MASTODON‘s Brann Dailor spoke to Alt Press recently about the band’s new album, The Hunter – they touched upon the augmented reality feature included with the album, the artwork, how the recording process went and much more. See below for some extracts from that interview:
How did the “Enhanced Reality” component of the album come about?
We were just trying to think of something cool to do for the special packages. And we weren’t sure if we should give something tangible that could sit on a shelf or do something different. We decided to be a guinea pig for this new technology. I [tried] it as soon as I got a copy of the CD, and had fire shooting out of my nose and smoke coming out of my ears.
The album has your first artwork without Paul Romano.
We felt like [Romano] was almost another member of the band. As much as we love Paul and wanted to do another album [with him]—and I’d imagine we’ll do another [together] in the future — [we felt it was important for us] to change everything. But we decided to go with a new artist, and that was AJ [Fosik].
Was the band involved in creating the minotaur sculpture that’s the central image?
We were going to maybe use something that was already there, that was already built. But he wanted to use something that was brand-new. It only took him a few weeks after we got the sketches of the triple-jawed minotaur head. That was his idea.
Does someone from the band have the sculpture?
We’ll eventually have it, but right now it’s at the Jonathan Levine Gallery in New York City, being shown with a number of other pieces he worked up for the show.
On The Hunter, you don’t use one narrative concept. As a writer, was that freeing for you?
Yeah.
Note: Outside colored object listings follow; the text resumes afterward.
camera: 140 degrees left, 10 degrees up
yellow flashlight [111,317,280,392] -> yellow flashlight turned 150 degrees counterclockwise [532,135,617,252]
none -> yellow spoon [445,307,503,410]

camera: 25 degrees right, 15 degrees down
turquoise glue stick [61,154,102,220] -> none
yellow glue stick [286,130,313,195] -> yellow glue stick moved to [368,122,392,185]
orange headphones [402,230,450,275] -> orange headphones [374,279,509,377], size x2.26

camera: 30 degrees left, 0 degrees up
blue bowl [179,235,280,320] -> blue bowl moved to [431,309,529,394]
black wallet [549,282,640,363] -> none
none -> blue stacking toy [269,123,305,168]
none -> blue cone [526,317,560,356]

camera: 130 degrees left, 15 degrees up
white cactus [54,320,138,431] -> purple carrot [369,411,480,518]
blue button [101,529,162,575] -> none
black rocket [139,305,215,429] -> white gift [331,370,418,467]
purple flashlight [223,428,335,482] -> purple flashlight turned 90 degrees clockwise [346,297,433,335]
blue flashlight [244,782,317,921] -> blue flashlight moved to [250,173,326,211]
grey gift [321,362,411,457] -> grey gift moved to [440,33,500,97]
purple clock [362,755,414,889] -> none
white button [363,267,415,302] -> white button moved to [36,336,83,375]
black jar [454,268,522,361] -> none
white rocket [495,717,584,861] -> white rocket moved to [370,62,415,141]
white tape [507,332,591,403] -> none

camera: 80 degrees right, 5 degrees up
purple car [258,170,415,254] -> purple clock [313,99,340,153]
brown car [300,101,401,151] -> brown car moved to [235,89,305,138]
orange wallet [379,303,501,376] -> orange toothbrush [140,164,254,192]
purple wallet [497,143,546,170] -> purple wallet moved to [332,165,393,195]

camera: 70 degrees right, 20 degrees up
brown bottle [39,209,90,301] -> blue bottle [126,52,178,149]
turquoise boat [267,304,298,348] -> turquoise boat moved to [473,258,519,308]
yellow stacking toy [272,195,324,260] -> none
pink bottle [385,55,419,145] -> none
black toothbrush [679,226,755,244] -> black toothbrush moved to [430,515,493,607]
It opened up the floodgates with a lot of subject matter I wanted to tackle and didn’t see any way to shoehorn [into full-length] concepts. There’s subject matter we’re all into that we couldn’t discuss on concept albums.
Did the band feel the same way?
There were a lot of stressful things happening in band members’ lives outside the practice space. And usually, we create a very stressful environment to make music in. We’re in there all day long, and it’s up and down. And one day, we walk out of there, and we say, “We had a breakthrough — awesome!” And the next day, you’re trying to shoehorn these mathematical-equation riffs into these spaces and make it all work and jibe with the concept, and it’s really intense.
But we couldn’t make the practice space be that intense, because there was way too much going on outside. So when we started writing, we were really okay with a simpler version of ourselves. Like, in the past, maybe we’d take a riff in “Curl Of The Burl” and say, “Aw, it’s way too simple—we need to throw another time signature in there and mess that up and complicate it.” But this time, we were fine with the simplicity of it. “Is that song finished?” “Yup, it’s finished.” “Okay, time to move on.”